ASHWIN (verified owner) –
Just read the first three chapters on release day! Brilliantly written and thoroughly/painstakingly researched. I would ditch all those Youtube videos and embrace this book in its entirety if I want to go anywhere near AI. Kudos to the team. Take a big bow!
bookbug (verified owner) –
As someone who’s been following Uday Kamath’s work for years, I can confidently say he’s outdone himself this time. He and the co-authors have managed to distill the entire universe of LLMs into one glorious package.
This book is like having a personal AI (LLM) mentor right at your fingertips. It’s a perfect blend of theory and practice, making it an indispensable resource for everyone from students, researchers to practitioners. The way this one bridges the gap between complex theories and real-world applications is masterful.
I found the ethical considerations discussed in the book to be particularly useful for me. In an age where AI ethics are more important than ever, the authors have dedicated significant space to addressing issues like bias, fairness, and privacy. It’s not just about building powerful models; it’s about building responsible ones.
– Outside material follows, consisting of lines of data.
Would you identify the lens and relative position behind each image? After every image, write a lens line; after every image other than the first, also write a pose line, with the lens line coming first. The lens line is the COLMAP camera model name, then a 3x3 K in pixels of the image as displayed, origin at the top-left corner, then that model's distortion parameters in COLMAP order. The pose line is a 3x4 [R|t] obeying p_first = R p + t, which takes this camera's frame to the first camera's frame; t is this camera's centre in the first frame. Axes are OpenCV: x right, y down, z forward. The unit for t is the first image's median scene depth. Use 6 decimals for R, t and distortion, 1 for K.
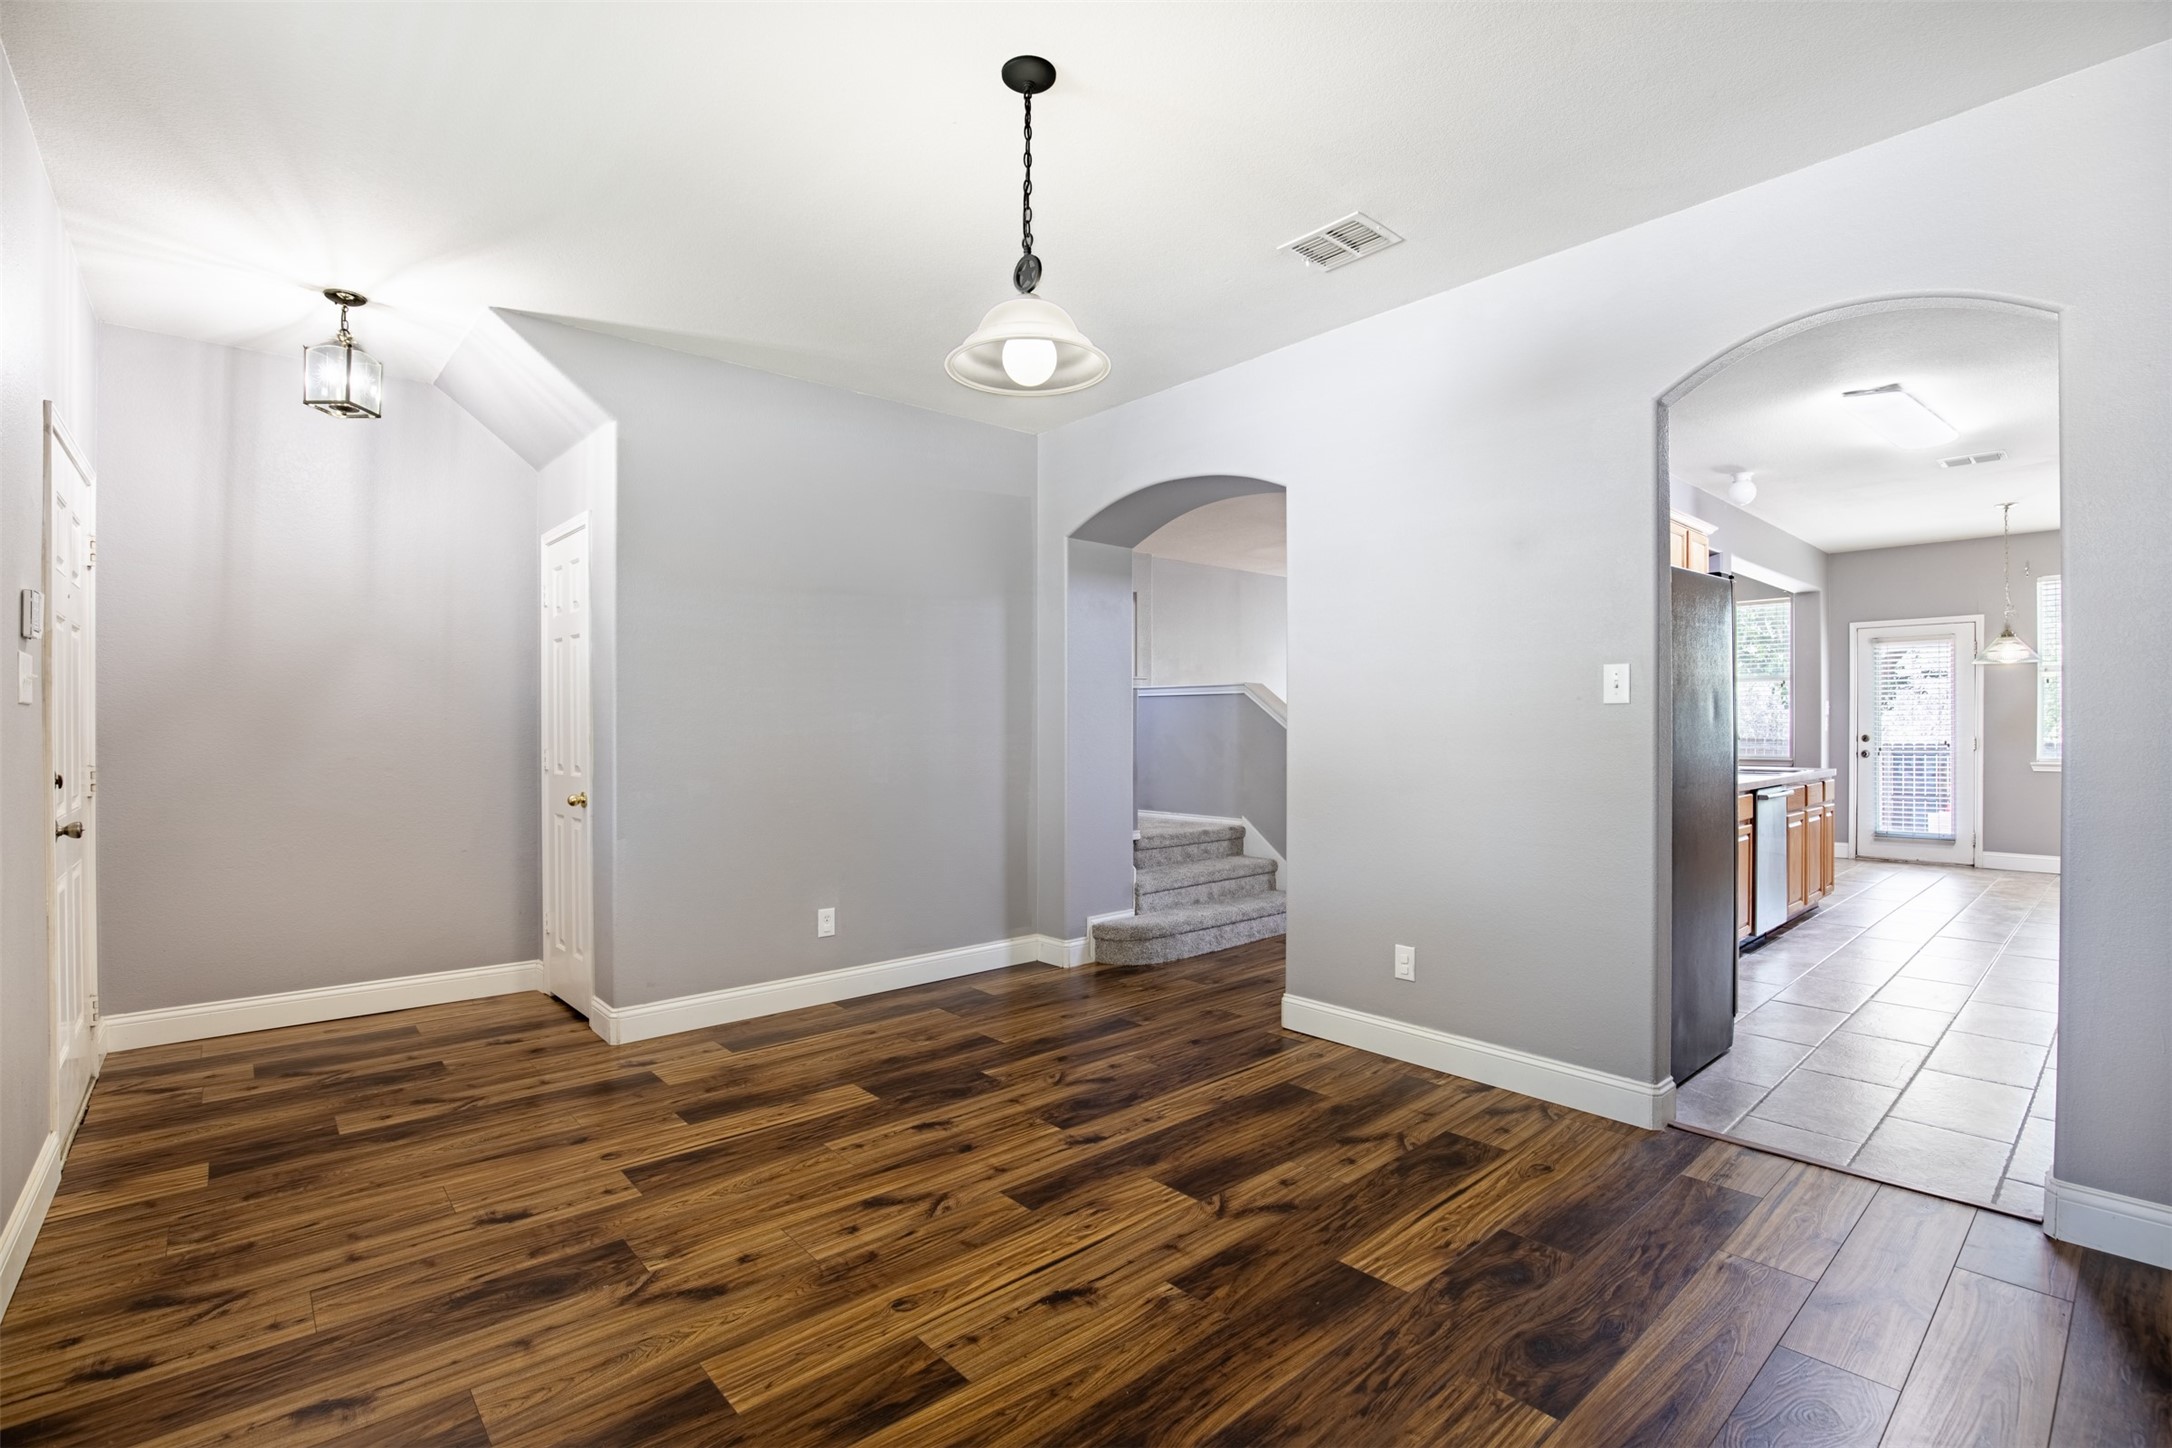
lens RADIAL K [[986.4, 0, 1080.9], [0, 986.4, 730.6], [0, 0, 1]] dist [-0.040081, 0.007673]
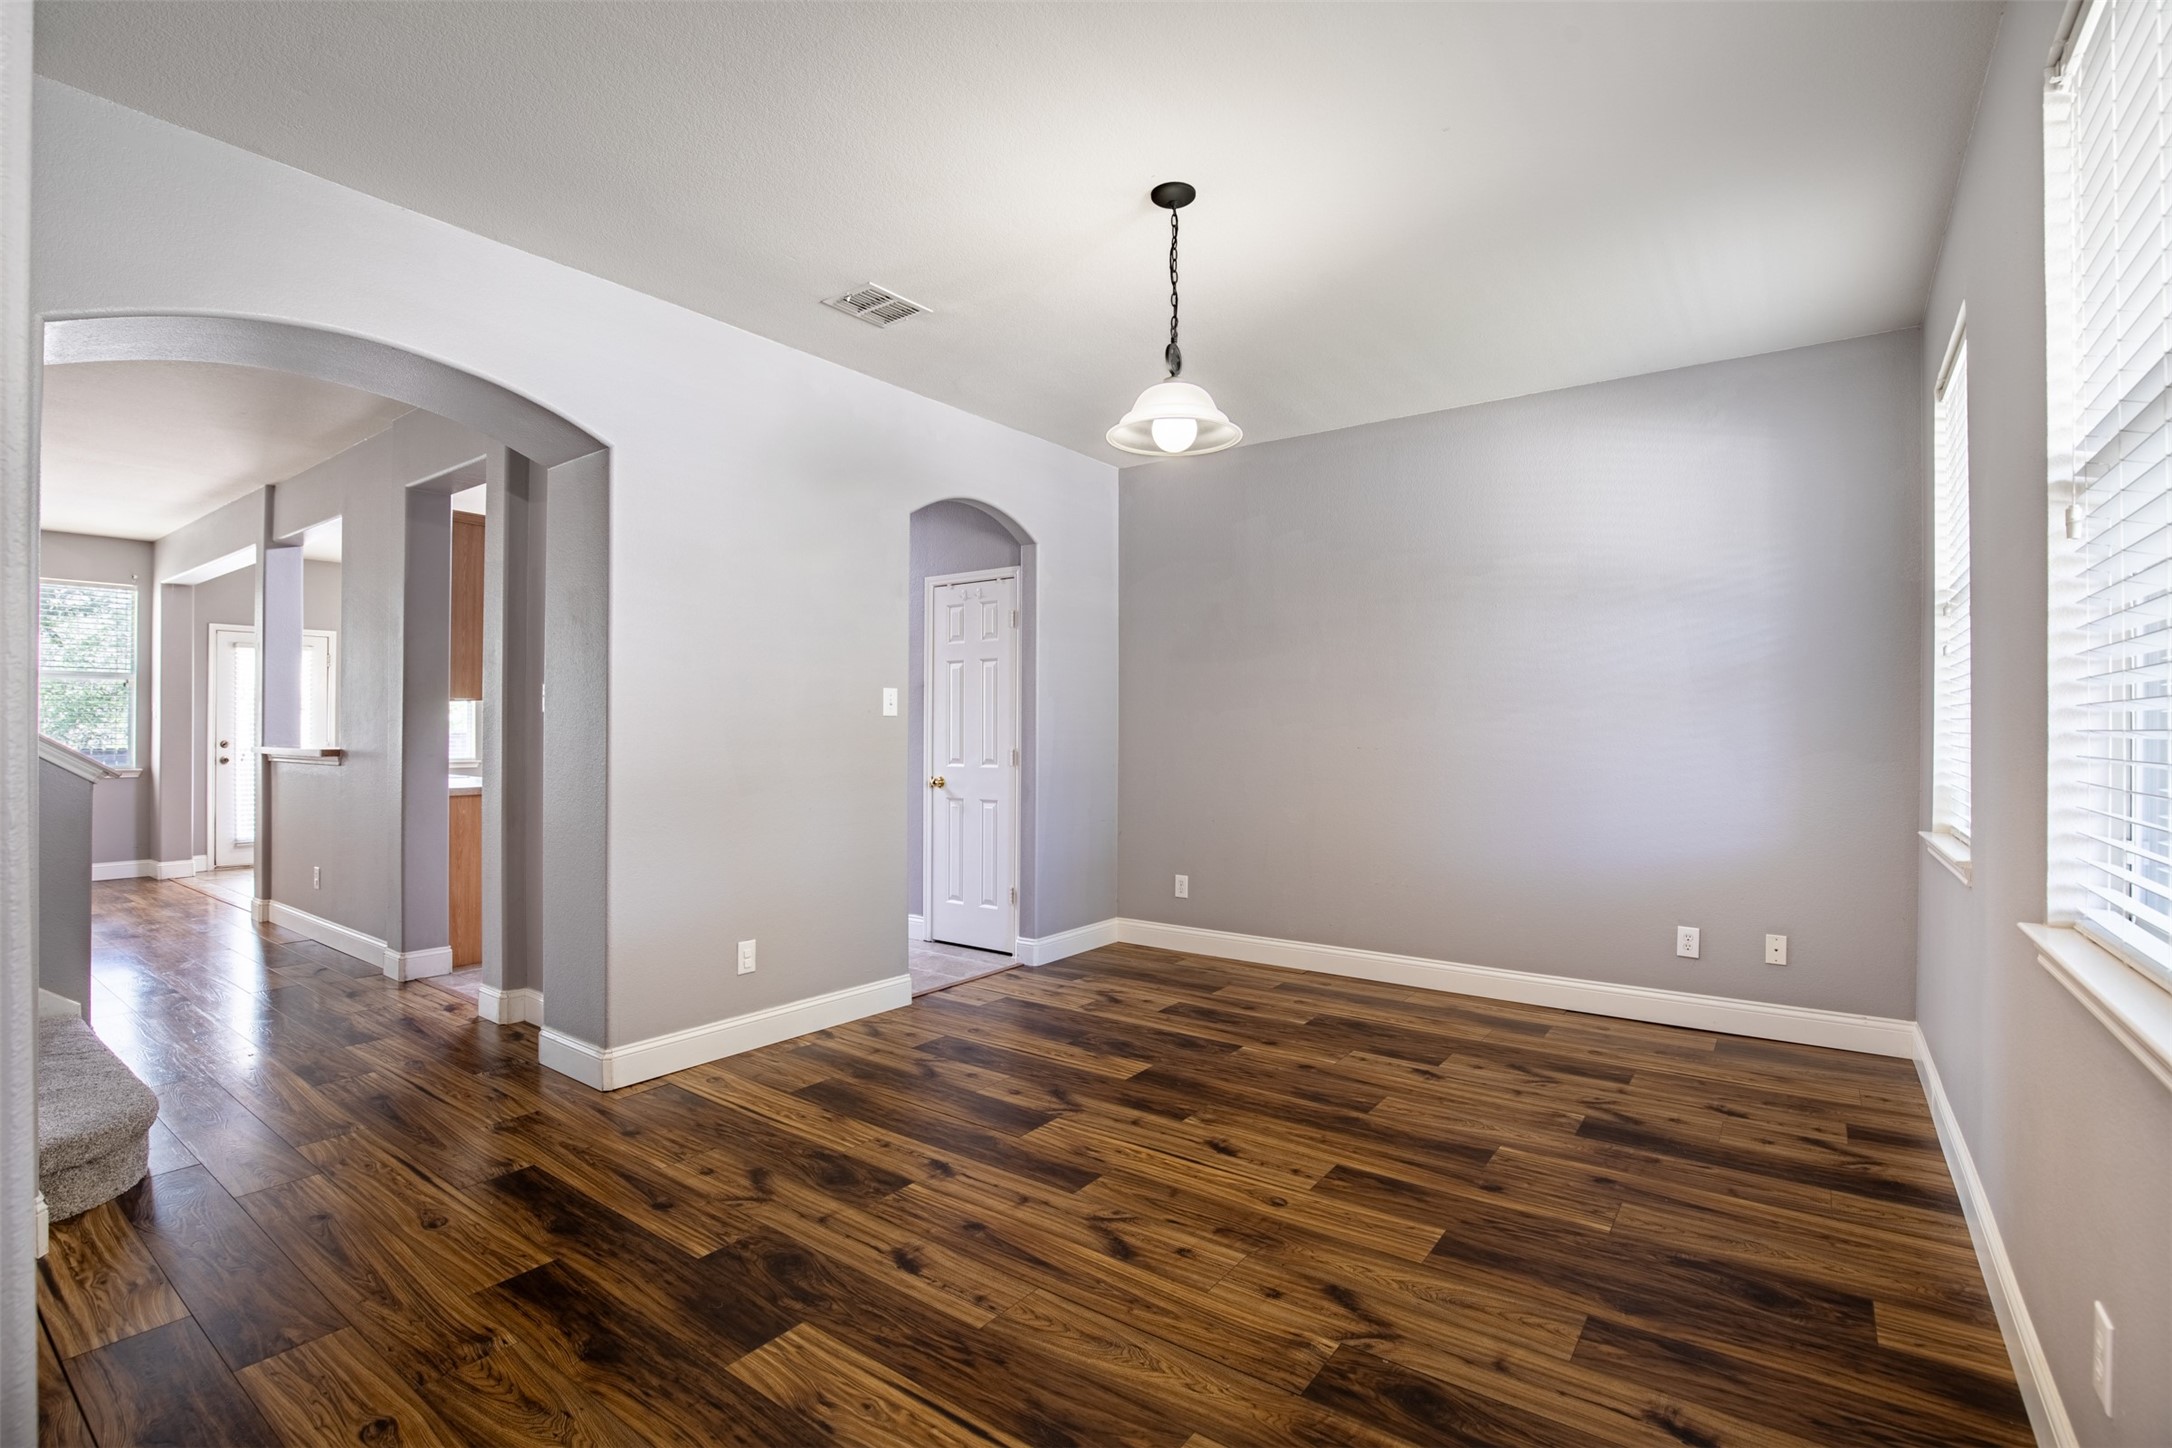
lens RADIAL K [[998.7, 0, 1086.0], [0, 998.7, 731.2], [0, 0, 1]] dist [-0.031122, -0.000164]
pose [[-0.213772, 0.002233, 0.976881, -0.889576], [0.003352, 0.999993, -0.001552, -0.002276], [-0.976878, 0.002942, -0.213778, 0.986476]]
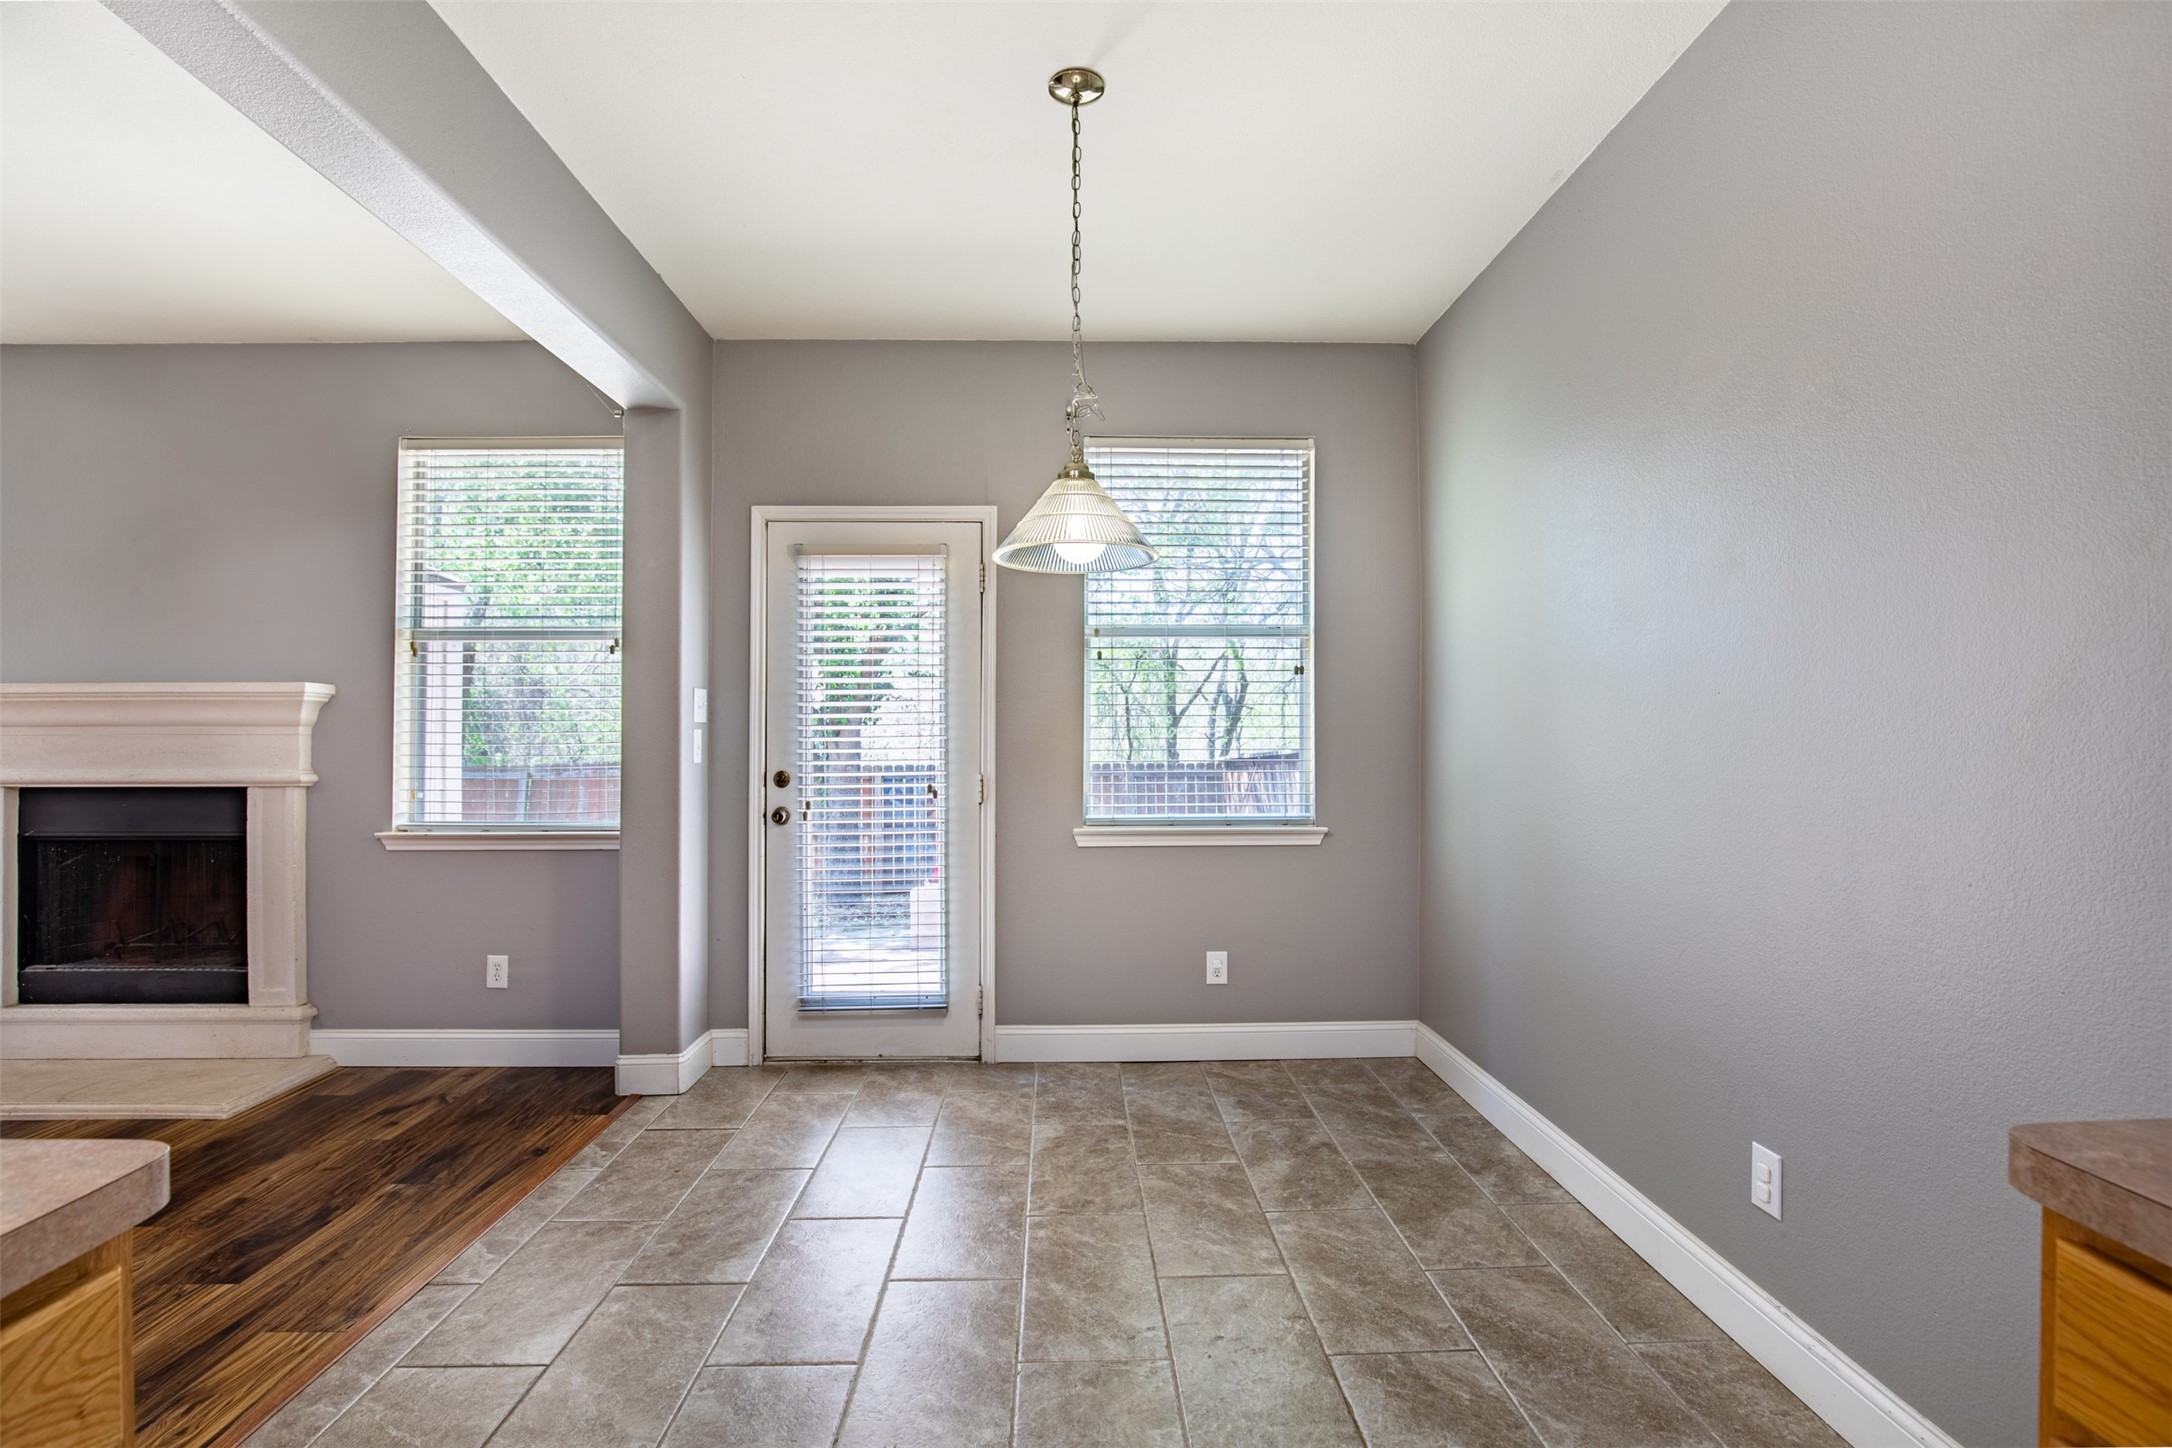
lens RADIAL K [[1002.1, 0, 1086.0], [0, 1002.1, 724.0], [0, 0, 1]] dist [-0.034750, 0.008140]
pose [[0.635966, 0.013709, 0.771595, 1.520267], [0.002960, 0.999792, -0.020204, -0.019101], [-0.771712, 0.015133, 0.635793, 1.674435]]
If you’re even remotely interested in AI, machine learning, or the future of technology, you need this book in your life. It’s not just a purchase; it’s an investment in your future. Whether you’re a student, a researcher, or a practicing data scientist, this book has something for you.
Sam (verified owner) –
True to its name, this book bridges the gaps between theory and practice. The authors cover an expansive range of LLM topics all the way from the origins to practical methods of operationalizing LLMs while addressing the bias and ethical considerations. This book helps distill the LLM architectures with real-life use cases and code snippets.
The thing I particularly like about the book is the methodical, deep, and practical approach the authors have taken on this subject. For data scientists and AI enthusiasts this is a go-to resource to quench their technical thirst and learn on RAG, multimodal LLMs, and responsible LLM deployment. The Google Colab library is an excellent resource for researchers working at the intersection of theory and practical applications. For everyone (who is not living under a rock) this a good (but heavy) book to understand the basic LLM concepts and use that as a mental model to understand the AI emergence.
Thank you Uday Kamath, Kevin Keenan, Garrett Somers, and Sarah Sorenson for timely authoring this invaluable book.
scholarwoman (verified owner) –
This is the definitive text for explaining and applying Large Language Models. It is very thoroughly researched and presents all information in great depth with excellent graphics and formulas. Very helpful for those just starting to study this subject.